L'usanza prevalse sotto il diritto romano oltre che ebraico, ed esiste ancora in Oriente: essendo, infatti, una reliquia di immemorabile antichità. Né possiamo concepire, per ragioni diverse da quelle più gravi, come l'immoralità o il delitto, che nostro Signore, venuto «non per distruggere la Legge, ma per adempiere», avrebbe così apertamente accantonato uno dei suoi più fermi obblighi. Sembra chiaro che la madre vedova che vegliava presso la croce, e presto senza figli tra le donne, con la spada della separazione che trafiggeva e attraverso la sua stessa anima ( Luca 2:35 ), non aveva nessuno che si prendesse cura di lei, tranne il discepolo amato al cui incarico è stata affidata dal suo Figlio morente.
3. Collaterale, o Teoria Geronimiana. — Rimane un'altra proposizione, conosciuta, dal nome del suo più eminente campione, Girolamo, come teoria geronimica; e questo, nel complesso, presenta le minori difficoltà alla mente religiosa. I figli di Alfeo (o Cleopa: il nome è lo stesso in diversi dialetti) erano i cugini di nostro Signore, la loro madre e il suo essere sorelle; e tale relazione giustificherebbe interamente l'uso della parola “fratelli.

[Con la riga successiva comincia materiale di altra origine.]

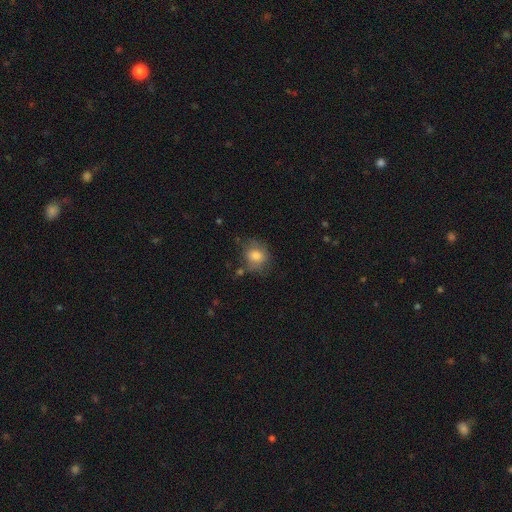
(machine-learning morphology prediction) smooth_or_featured: smooth (p=0.77) [alt: featured or disk p=0.14]
how_rounded: round (p=0.62) [alt: in between p=0.37]
merging: none (p=0.61) [alt: minor disturbance p=0.24]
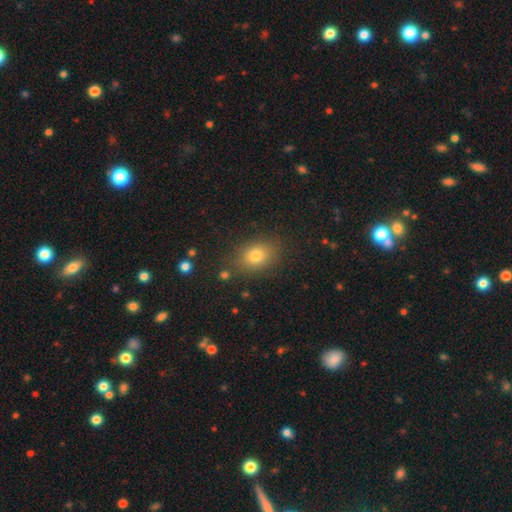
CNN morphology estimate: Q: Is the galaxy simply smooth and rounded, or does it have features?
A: smooth — 78%.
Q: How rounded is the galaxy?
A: in between — 65%.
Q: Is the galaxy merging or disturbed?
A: none — 83%.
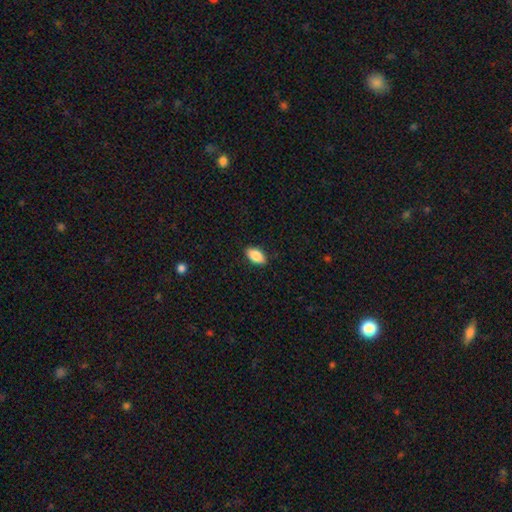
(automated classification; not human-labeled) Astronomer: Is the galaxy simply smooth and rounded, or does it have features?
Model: smooth — 88%.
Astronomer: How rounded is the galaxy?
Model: in between — 93%.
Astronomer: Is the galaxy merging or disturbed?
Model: none — 89%.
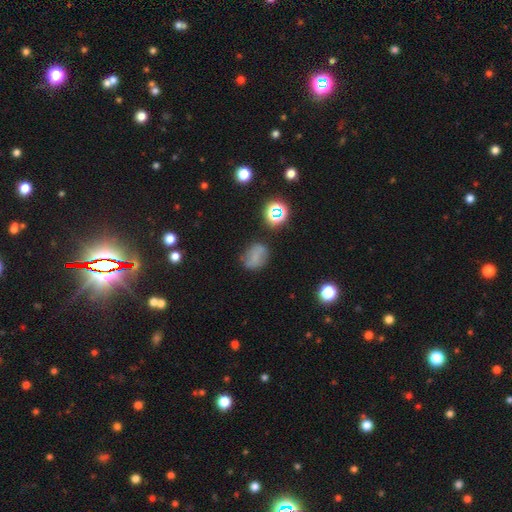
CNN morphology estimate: This is possibly a smooth galaxy (60%). How rounded: possibly in between (54%). Merging: likely none (63%).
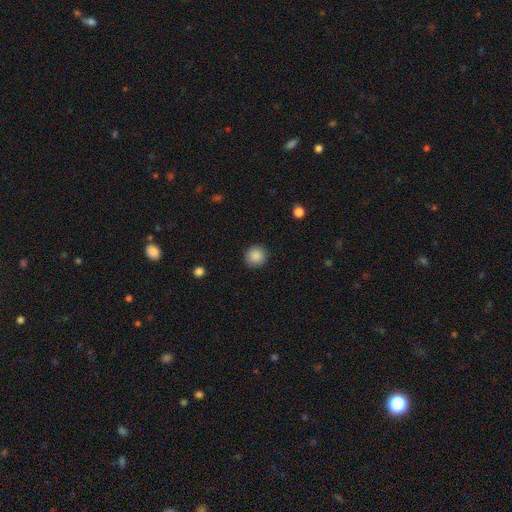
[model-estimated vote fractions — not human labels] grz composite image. It shows a smooth galaxy with no disk features (88%) that is round (92%). Merging: none (90%).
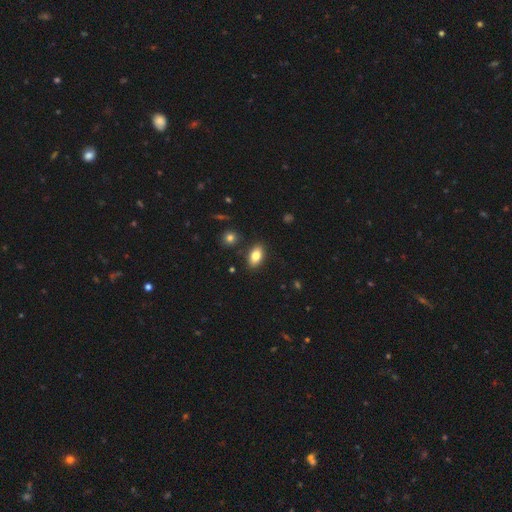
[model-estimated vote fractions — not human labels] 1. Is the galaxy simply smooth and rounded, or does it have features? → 81% smooth, 11% featured or disk, 8% star or artifact.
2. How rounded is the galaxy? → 90% in between, 6% round, 4% cigar-shaped.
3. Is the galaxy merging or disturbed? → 86% none, 9% minor disturbance, 3% merger, 2% major disturbance.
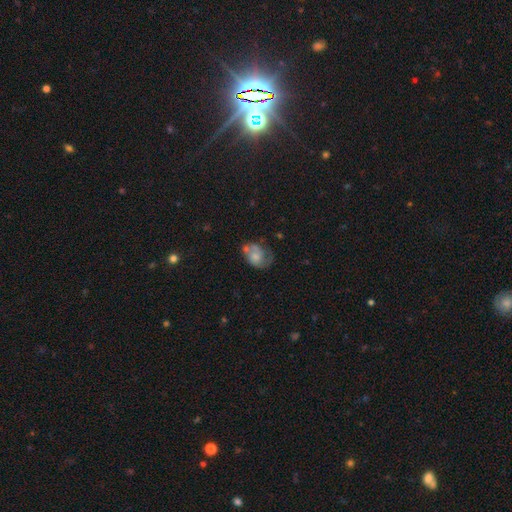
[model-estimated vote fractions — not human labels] This is possibly a smooth galaxy (47%). Merging: marginally none (35%).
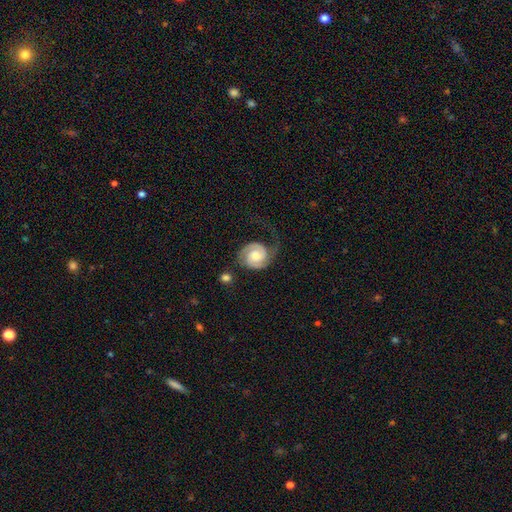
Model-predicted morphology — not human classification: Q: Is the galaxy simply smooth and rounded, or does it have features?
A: featured or disk — 82%.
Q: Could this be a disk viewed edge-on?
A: no — 98%.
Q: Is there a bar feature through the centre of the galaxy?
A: no — 60%.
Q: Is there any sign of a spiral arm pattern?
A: yes — 97%.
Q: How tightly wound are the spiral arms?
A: tight — 47%.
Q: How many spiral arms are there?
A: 2 — 82%.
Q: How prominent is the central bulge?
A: moderate — 57%.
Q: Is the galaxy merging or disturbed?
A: none — 51%.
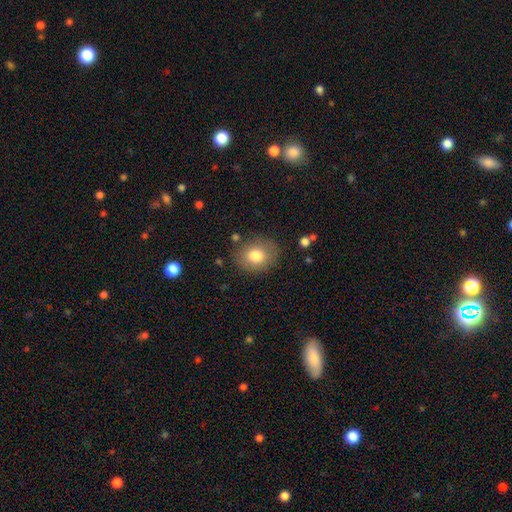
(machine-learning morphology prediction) Smooth or featured?
  - smooth: 79% *
  - featured or disk: 12%
  - star or artifact: 9%
How rounded?
  - round: 59% *
  - in between: 40%
  - cigar-shaped: 1%
Merging?
  - none: 81% *
  - minor disturbance: 13%
  - major disturbance: 4%
  - merger: 3%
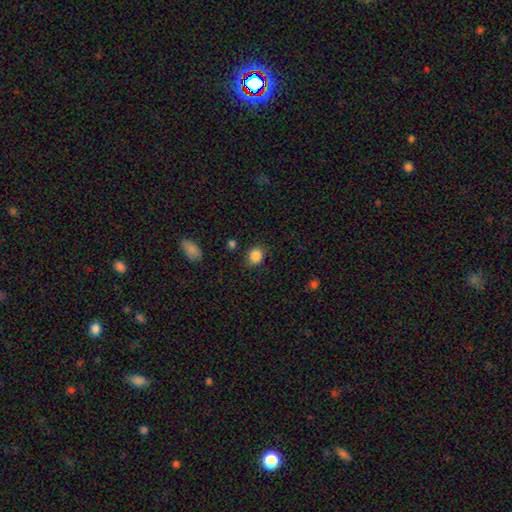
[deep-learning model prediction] smooth 86%, star or artifact 10%, featured or disk 4%. Down the decision tree: how rounded — round (66%); merging — none (83%).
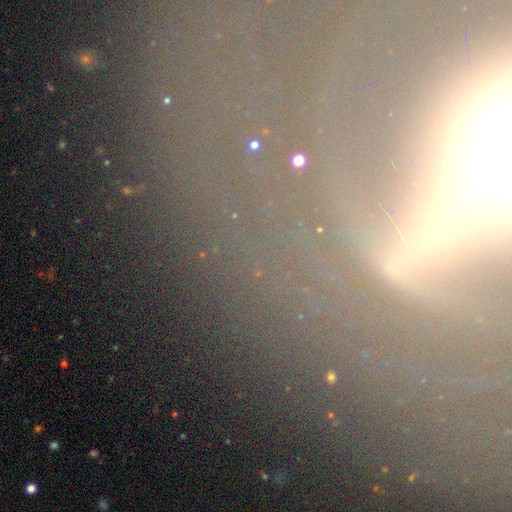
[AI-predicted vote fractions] A featured or disk galaxy (50%). Merging: none (70%).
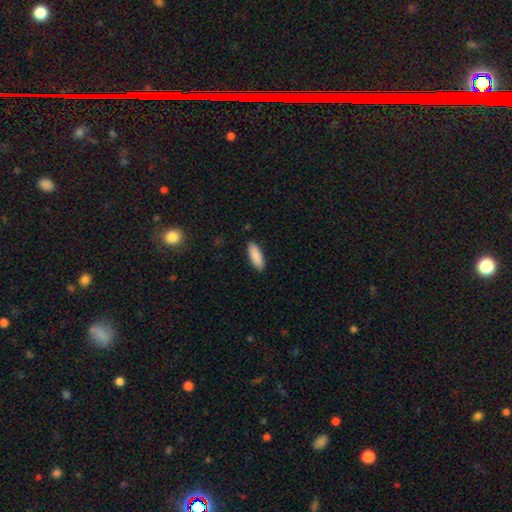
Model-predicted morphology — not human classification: Q: Smooth or featured?
A: smooth (90%); runner-up: star or artifact (6%)
Q: How rounded?
A: in between (63%); runner-up: cigar-shaped (35%)
Q: Merging?
A: none (89%); runner-up: minor disturbance (8%)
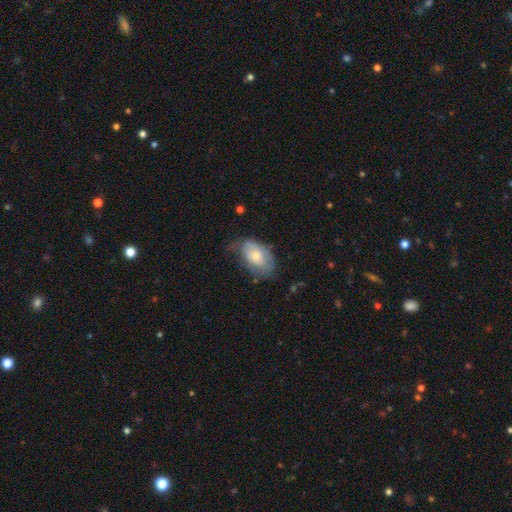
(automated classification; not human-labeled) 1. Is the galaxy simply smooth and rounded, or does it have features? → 55% smooth, 38% featured or disk, 7% star or artifact.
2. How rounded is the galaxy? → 90% in between, 8% round, 2% cigar-shaped.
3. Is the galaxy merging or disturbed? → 39% none, 37% minor disturbance, 21% major disturbance, 2% merger.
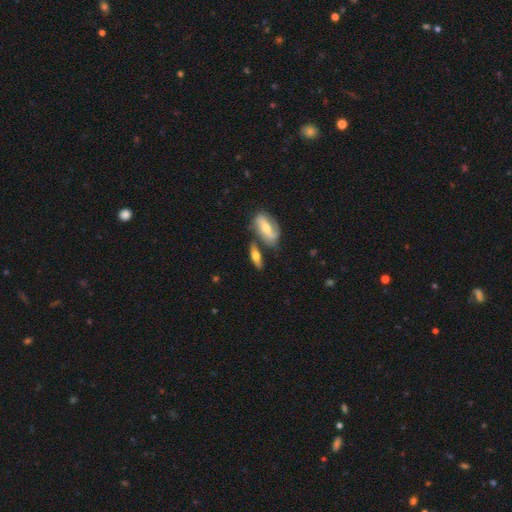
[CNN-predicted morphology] This is possibly a smooth galaxy (51%). How rounded: possibly in between (58%). Merging: likely none (63%).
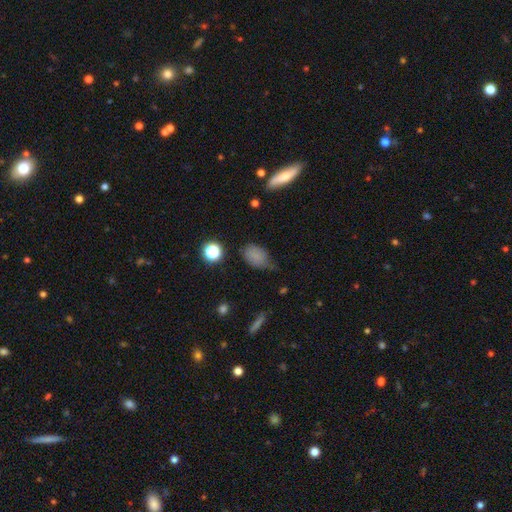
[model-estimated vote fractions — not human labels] smooth_or_featured: smooth (p=0.78) [alt: star or artifact p=0.14]
how_rounded: in between (p=0.79) [alt: round p=0.20]
merging: none (p=0.49) [alt: minor disturbance p=0.38]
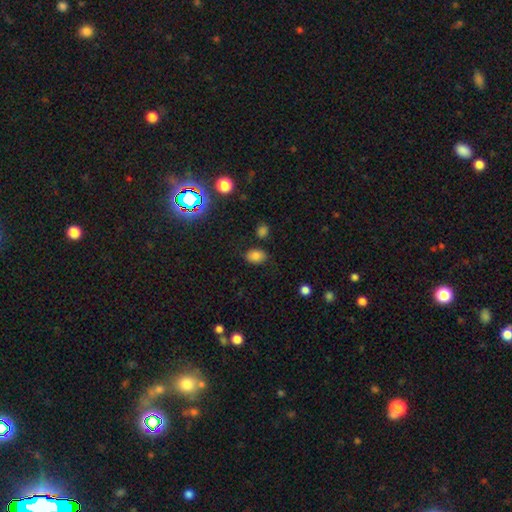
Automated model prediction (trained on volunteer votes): smooth_or_featured: smooth (p=0.78) [alt: star or artifact p=0.14]
how_rounded: in between (p=0.79) [alt: round p=0.20]
merging: none (p=0.80) [alt: minor disturbance p=0.13]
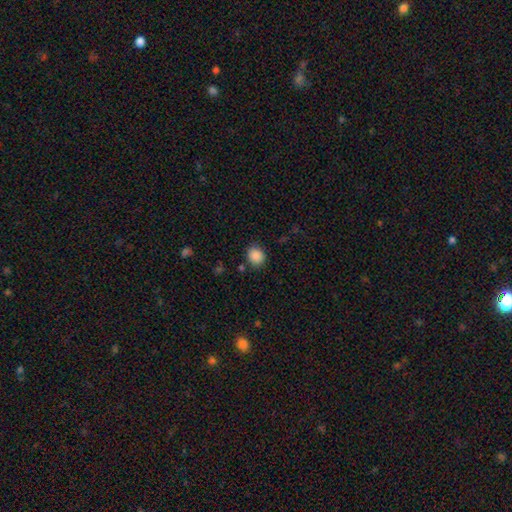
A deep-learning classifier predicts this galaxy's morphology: Smooth or featured: smooth — 87% (star or artifact — 9%)
How rounded: round — 70% (in between — 29%)
Merging: none — 83% (minor disturbance — 11%)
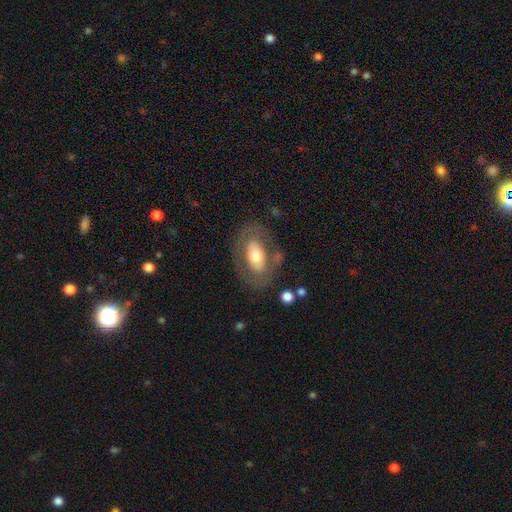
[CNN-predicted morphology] A featured or disk galaxy (47%, tied with smooth). Merging: none (71%).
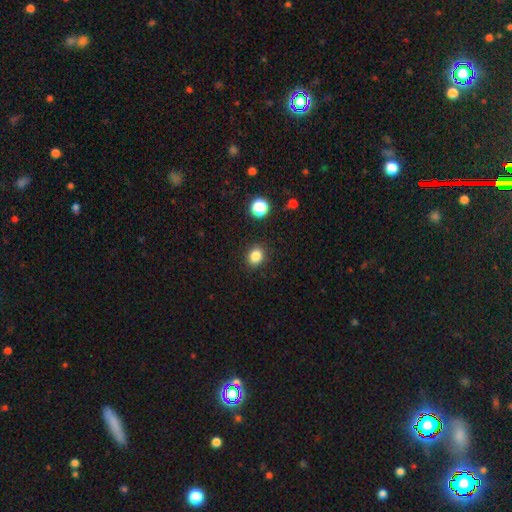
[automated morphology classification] Smooth or featured? smooth (84%)
How rounded? round (59%)
Merging? none (89%)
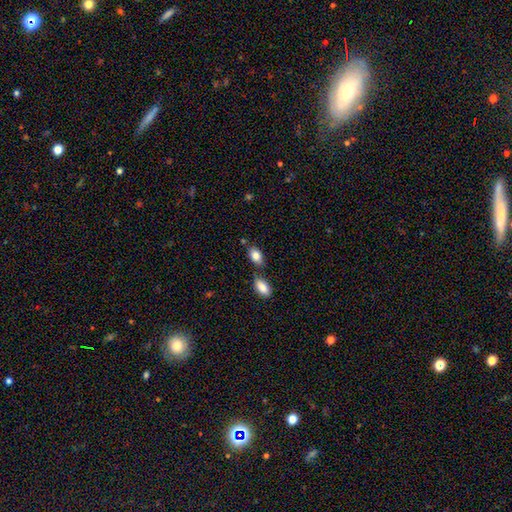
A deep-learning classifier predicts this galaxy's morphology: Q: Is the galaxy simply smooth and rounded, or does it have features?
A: smooth — 84%.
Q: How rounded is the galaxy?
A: in between — 88%.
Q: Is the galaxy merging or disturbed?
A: none — 62%.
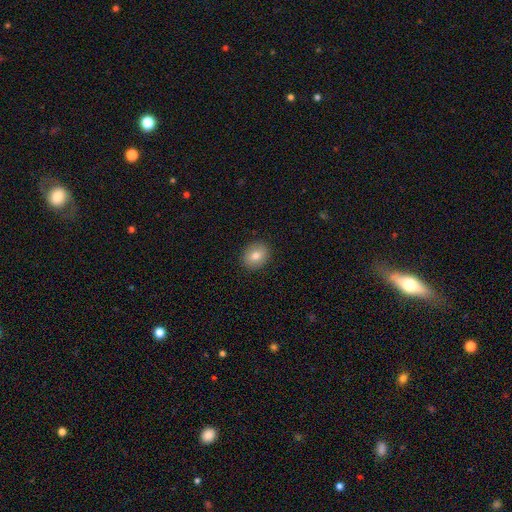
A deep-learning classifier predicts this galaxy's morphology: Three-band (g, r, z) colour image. It shows a smooth galaxy with no disk features (80%) that is round (55%). Merging: none (90%).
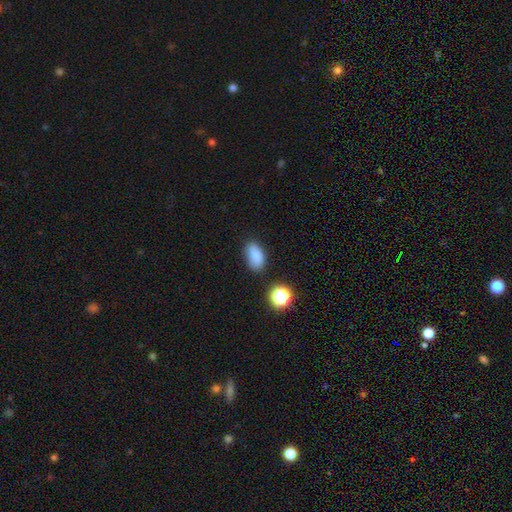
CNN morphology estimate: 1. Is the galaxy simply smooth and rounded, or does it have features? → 84% smooth, 11% star or artifact, 5% featured or disk.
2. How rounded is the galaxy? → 89% in between, 7% round, 3% cigar-shaped.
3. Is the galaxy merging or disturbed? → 77% none, 16% minor disturbance, 4% major disturbance, 4% merger.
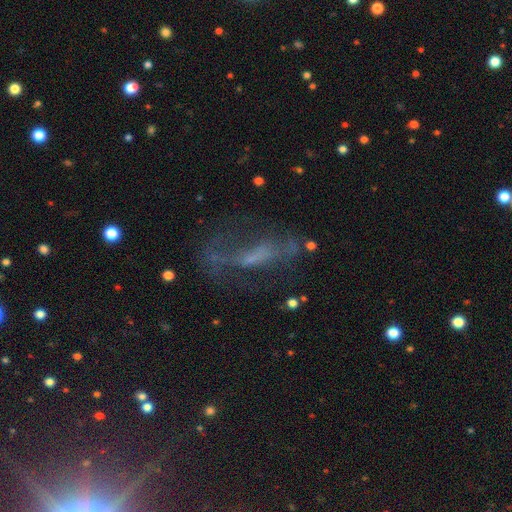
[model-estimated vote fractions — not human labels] smooth_or_featured: featured or disk (p=0.57) [alt: smooth p=0.24]
disk_edge_on: no (p=0.81) [alt: yes p=0.19]
merging: none (p=0.48) [alt: major disturbance p=0.29]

L'equilibrio delle prove sembra all'autore di queste Note propendere verso questa venerabile credenza; e, identificando “il figlio di Alfeo” con “il fratello del Signore”, lo considera il Giacomo dell'Epistola. A meno che questa soluzione della difficoltà non sia consentita, ci impegniamo al riconoscimento di un terzo Giacomo apostolo, e di uno così chiamato solo in senso secondario.
È vero che il termine non era strettamente applicato all'originale Dodici, e quindi potrebbe essere stato applicato a un terzo Giacomo così come a un Barnaba; e ammetteremo inoltre che, se Giacomo fosse stato uno dei fratelli increduli menzionati in Giovanni 7:5 , difficilmente avrebbe potuto essere il primo convertito arruolato dal nostro Salvatore nella Sua banda apostolica: sebbene il vescovo Wordsworth, al contrario, pensi che egli , come Peter, potrebbe essersi allontanato per un po'.
Un resoconto migliore per tale affermazione può essere cercato nella riflessione che, sebbene sia registrato "né i suoi fratelli credettero in lui", non c'è prova contro tutti loro ; e in assenza di prove negative sembra più sicuro - almeno, non in contrasto con la carità che "spera ogni cosa" - pensare a James e Jude come felici eccezioni alla gelosia e alla sfiducia della famiglia.
Ancora, a meno che non consideriamo il figlio di Alfeo il fratello di nostro Signore, nel senso tribale di Girolamo, dobbiamo ammettere l'esistenza di due uomini, sorprendentemente simili nella vita e nella vocazione, evidentemente imparentati, ciascuno con una madre di nome Maria, e fratelli Jose e Giuda; e a quale di questi due, se non fossero la stessa cosa, si può ascrivere meglio l'Epistola?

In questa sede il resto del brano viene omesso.